A new study found that almost half of consumers feel frustrated or disappointed with their financial services company. Worse still, more than a third don’t believe that banks respond — or even care — about their complaints.
The survey, from Silicon Valley-based consulting firm Protiviti, does contain some good news. The vast majority of customers do believe banks meet their expectations, but the concern is that expectations might be very low given the persistent belief that companies are not concerned with fixing complaints.
“Banks have ample room for improvement in exceeding customer expectations, managing the customer experience, and perhaps more importantly, convincing consumers that they care about their complaints,” stated Protiviti’s Annual Consumer Banking Survey.

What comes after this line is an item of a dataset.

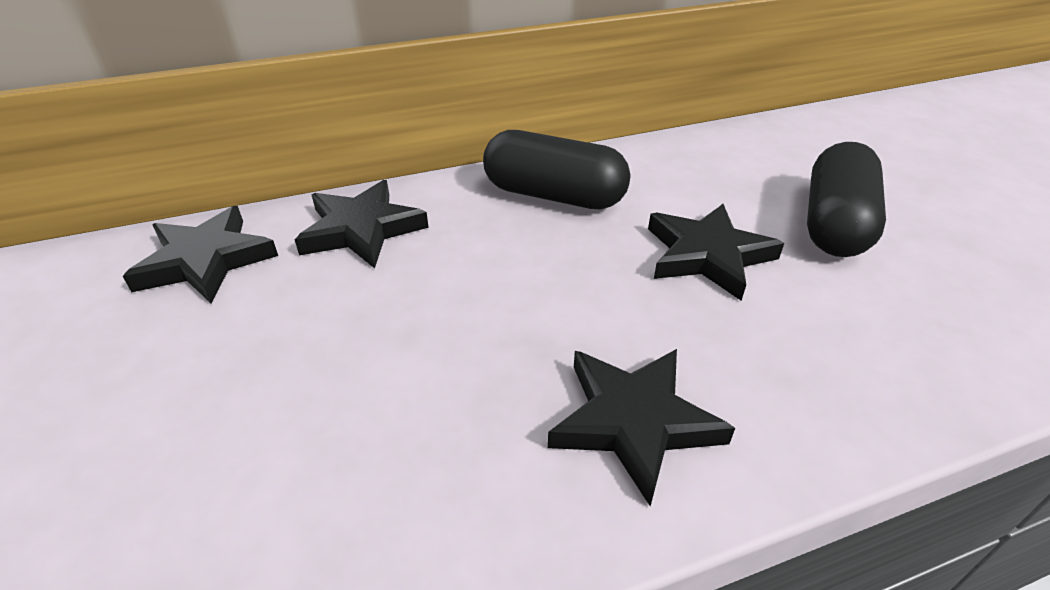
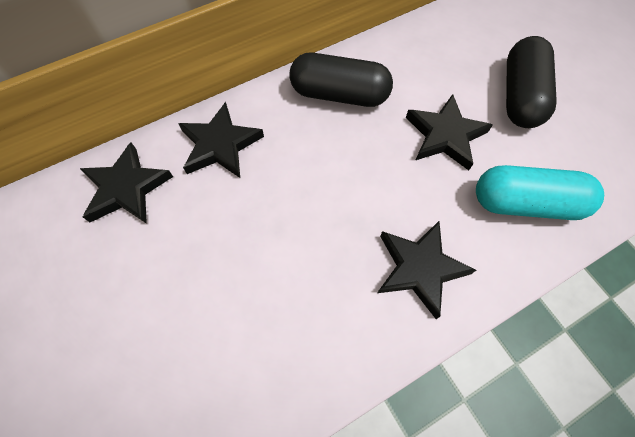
camera: 10 degrees left, 25 degrees up
none -> turquoise capsule [476,165,604,220]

Just over one-third (36%) believe their bank responds every time with a resolution when they complain about a problem. “When it comes to addressing their complaints and challenges, customers are not sure financial institutions care, and banks should keep in mind that customers still prefer to log complaints the old-fashioned ways — via calls to customer service and visits to branches.”
In other words, customer service matters — big time — and this can’t be fixed with purely online solutions. Clients need actual customer care. It is the forward-facing embodiment of the company, and especially in an era when most transactions are conducted digitally, the few human interactions that do occur really stand out.

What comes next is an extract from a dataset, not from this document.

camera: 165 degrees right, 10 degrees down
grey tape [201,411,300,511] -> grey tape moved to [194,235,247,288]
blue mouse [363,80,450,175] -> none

Atul Garg, a managing director in Protiviti’s business performance improvement practice, pointed to the importance of customer service not just in customer satisfaction scores but in the overall brands of banks today. “For many consumers, a brand is equated with the customer’s experience,” said Garg.
He also notes that a culture of complacency will no longer work. In the past, when most consumers had few local options and had to rely on a brick-and-mortar provider that was conveniently located near their home, banks could retain market share without much effort.

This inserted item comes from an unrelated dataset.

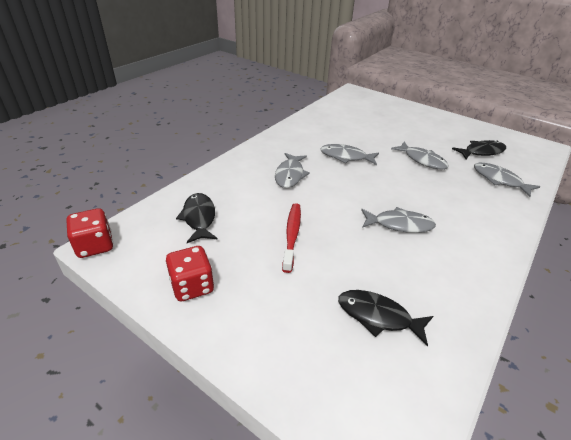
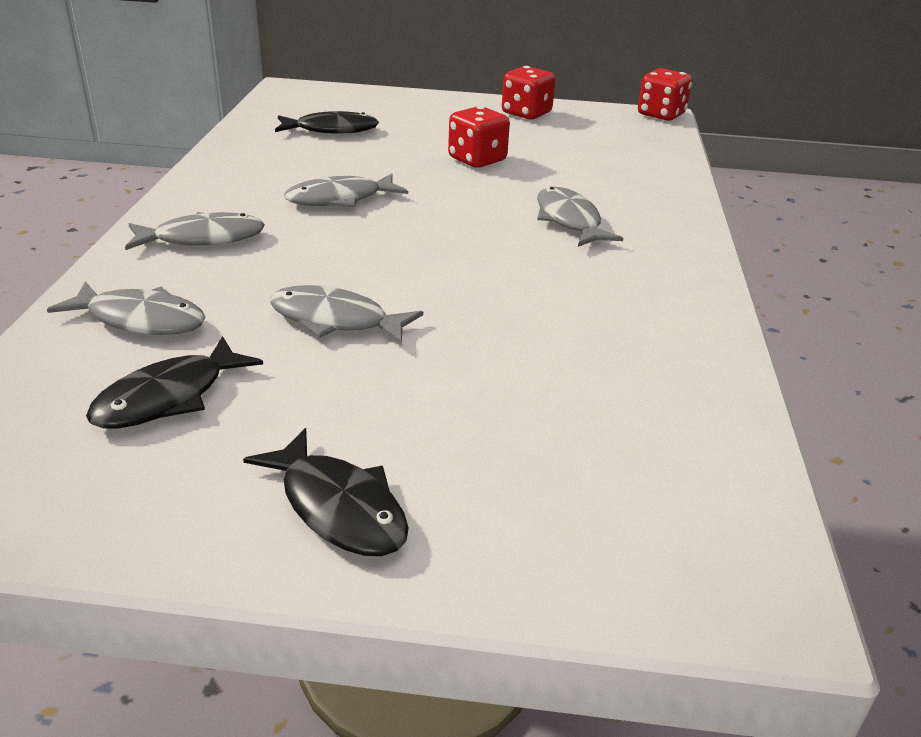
camera: 150 degrees right, 5 degrees down
black fish [176,193,218,243] -> black fish moved to [243,428,409,556]
red toothbrush [282,203,301,273] -> red dice [448,106,510,168]
grey fish [320,144,379,165] -> grey fish moved to [125,212,265,250]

That has all changed. “Consumer banks are no longer squaring off solely against traditional industry opponents to attract and retain customers,” said Garg. “They’re also contending with established consumer brands, emerging fintech players, and others.”
With PayPal and others leading the charge, a new crop of client-centric and digital-native financial companies are putting major effort into giving customers exactly what they want. These firms aren’t basing operations on decades-old business models. They are continually updating and tweaking their services in response to consumer needs.
“Succeeding in this new competitive landscape requires a rigorous focus on customer care and a commitment — at every level of the organization — to finding ways to consistently exceed customer expectations,” said Garg.